Presented at DEF CON 18 (2010), July 31, 2010, 10 a.m. (50 minutes).

Hardware hacking raises some novel legal issues This presentation will discuss recent updates in the law that hardware hackers need to know. Topics will include updates on phone unlocking and jailbreaking following the Digital Millennium Copyright Act rulemaking and reverse engineering law. We will also discuss a case in California that will decide whether it's legal for a company to automate user access to her Facebook's data without using the company's APIs.


Presenters:

  • Matt Zimmerman - Senior Staff Attorney, Electronic Frontier Foundation
    Matt Zimmerman is a Senior Staff Attorney with the Electronic Frontier Foundation, focusing on civil liberties, free speech, and privacy law. His practice further includes ongoing work in intellectual property law as well as government transparency issues. For the 2004 and 2006 elections, he coordinated a team of nationwide legal volunteers who responded to election-day problems with e-voting technology for the non-partisan Election Protection Coalition. He currently heads EFF's efforts to coordinate nationwide e-voting litigation and amicus support and evaluate emerging voting technology. Prior to joining EFF, Matt was a Privacy Fellow at the public interest law firm The First Amendment Project where he specialized in privacy and open government issues. Previously, Matt worked at the international law firm Morrison & Foerster LLP, where he focused on technology and commercial litigation matters, and the nonprofit advocacy organization The First Amendment Project, where he specialized in privacy and free speech issues.
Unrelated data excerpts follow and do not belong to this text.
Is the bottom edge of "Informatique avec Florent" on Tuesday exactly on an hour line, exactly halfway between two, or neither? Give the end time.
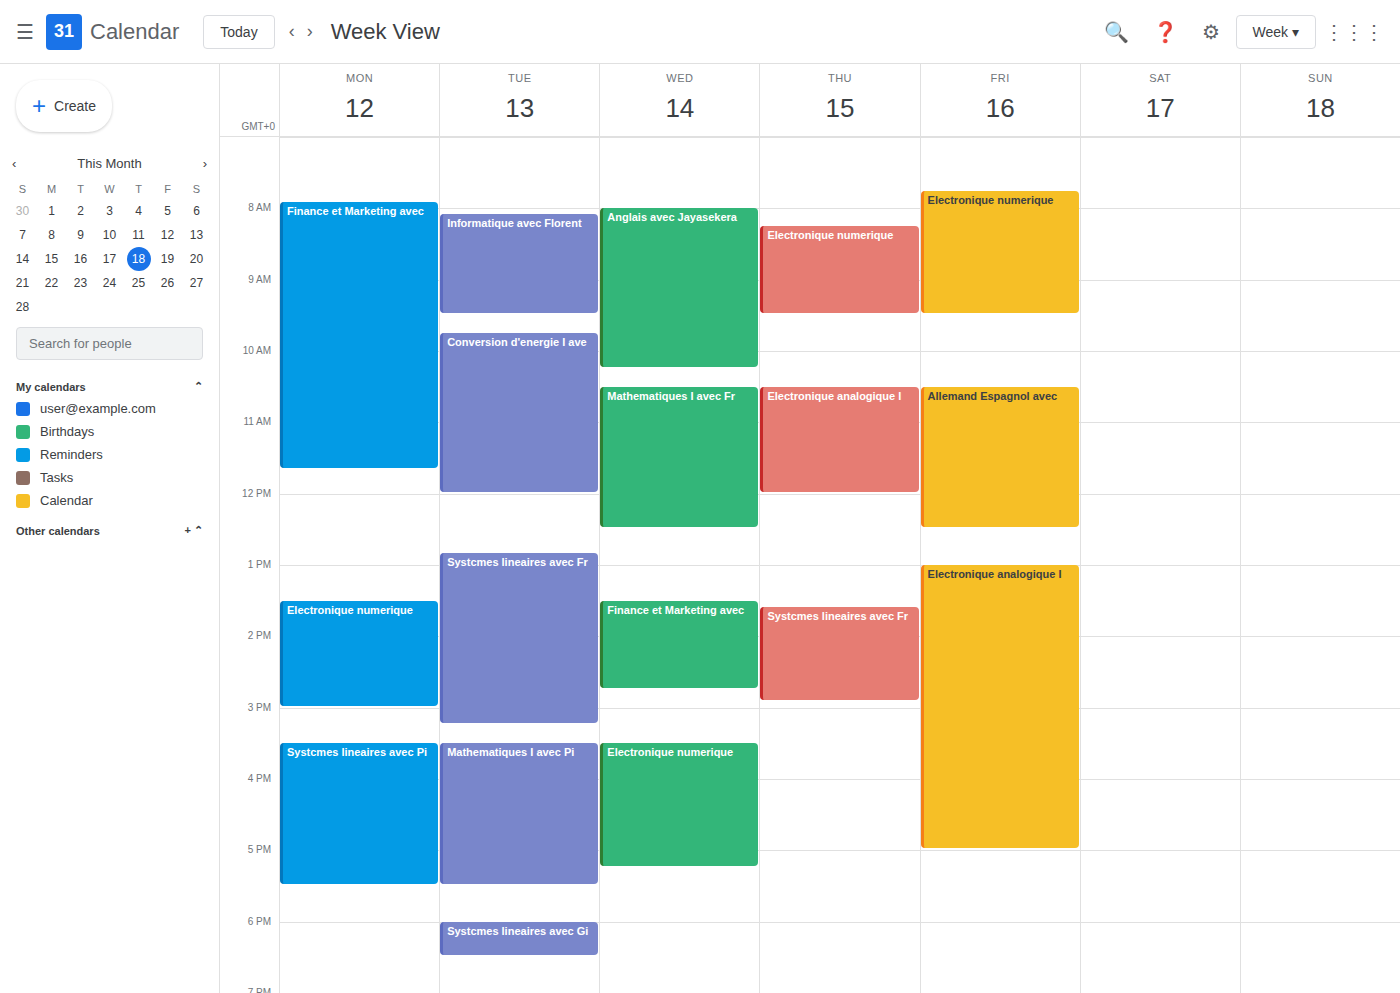
9:30 AM -- halfway between the 9 AM and 10 AM lines.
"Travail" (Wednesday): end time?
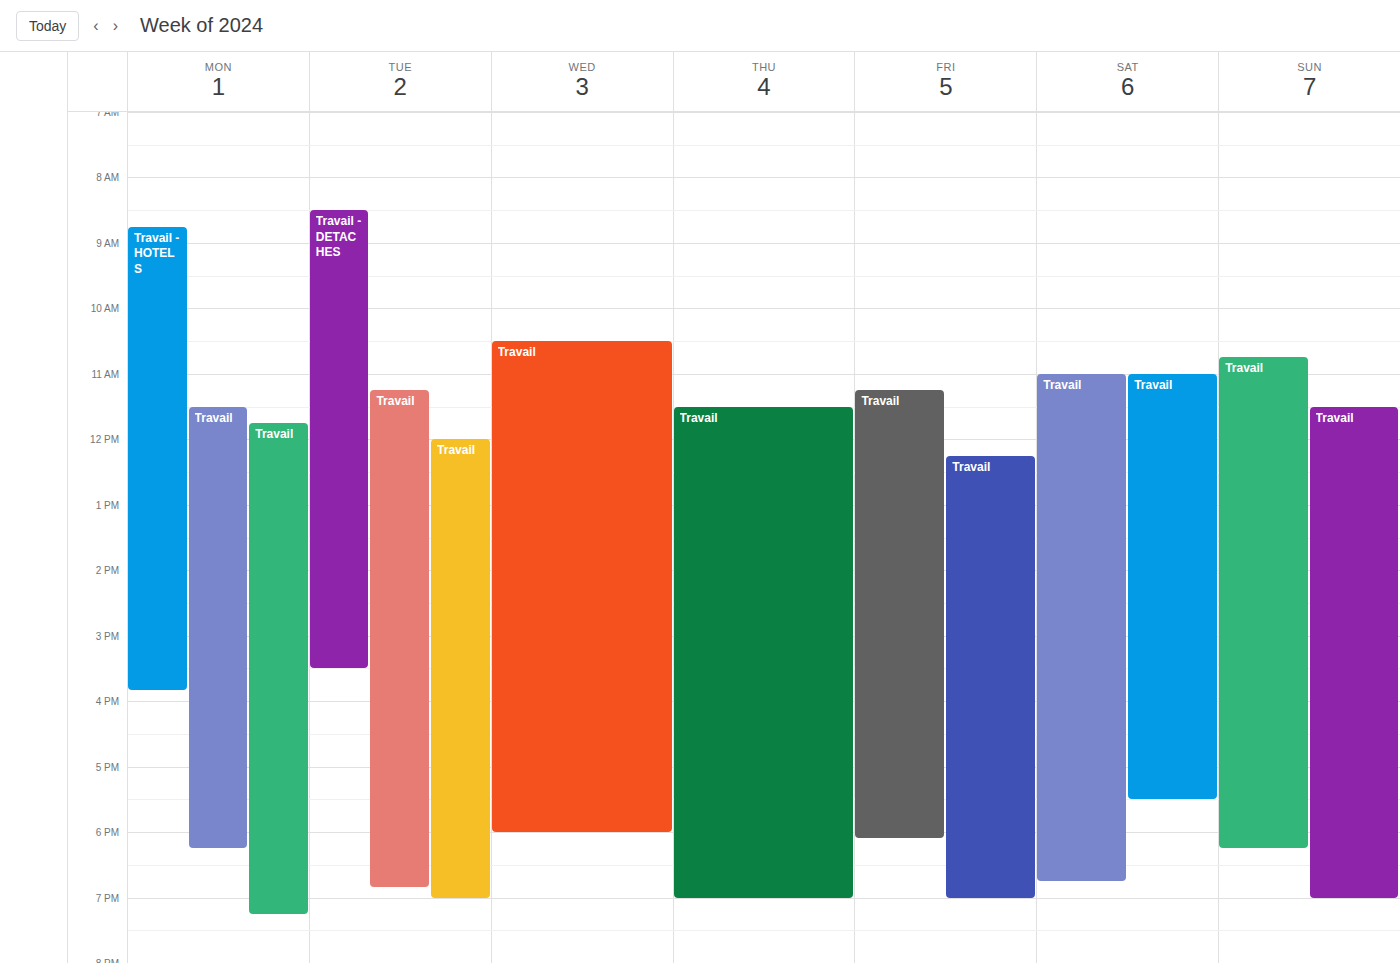
18:00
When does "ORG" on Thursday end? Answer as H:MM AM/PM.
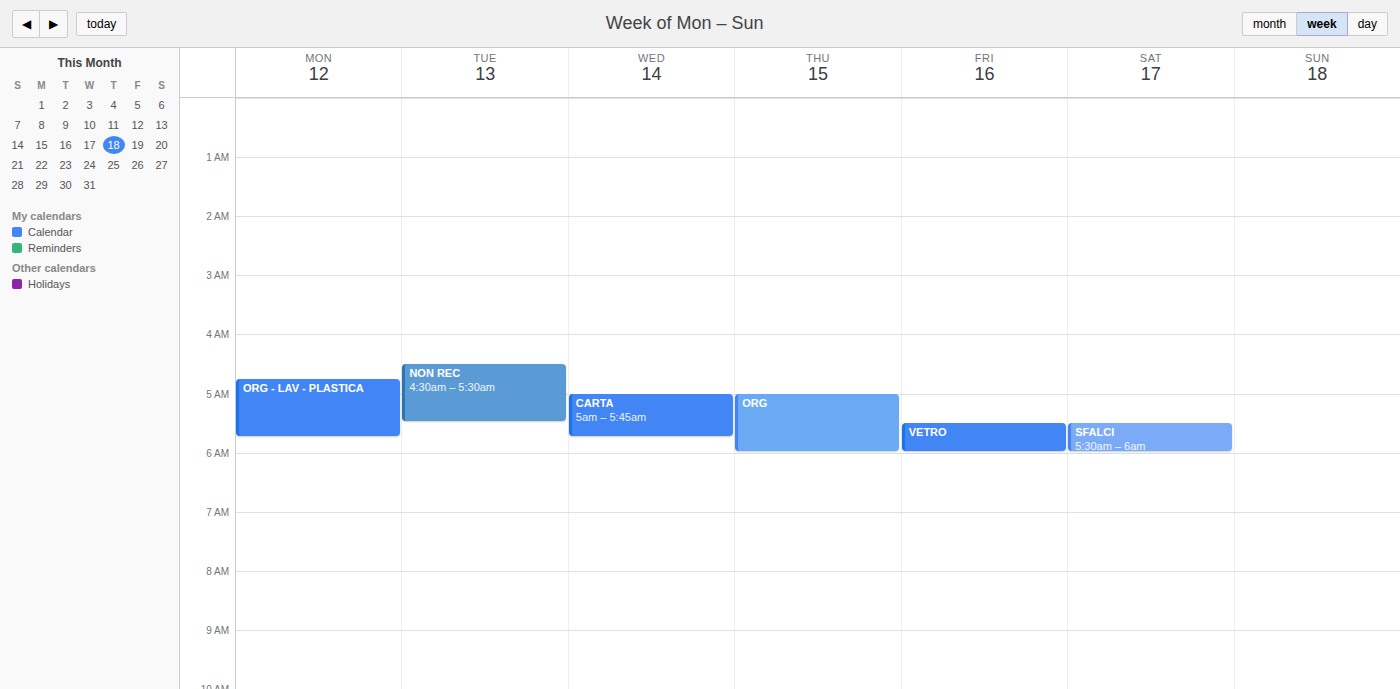
6:00 AM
He earned his law degree from Columbia University and his undergraduate degree from the University of Nebraska-Lincoln.
  • Jennifer Granick - Civil Liberties Director, Electronic Frontier Foundation
    Jennifer Granick is the Civil Liberties Director at the Electronic Frontier Foundation. Before EFF, Granick was a Lecturer in Law and Executive Director of the Center for Internet and Society at Stanford Law School where she taught Cyberlaw and Computer Crime Law. She practices in the full spectrum of Internet law issues including computer crime and security, national security, constitutional rights, and electronic surveillance, areas in which her expertise is recognized nationally. Before teaching at Stanford, Jennifer spent almost a decade practicing criminal defense law in California. She was selected by Information Security magazine in 2003 as one of 20 "Women of Vision" in the computer security field. She earned her law degree from University of California, Hastings College of the Law and her undergraduate degree from the New College of the University of South Florida.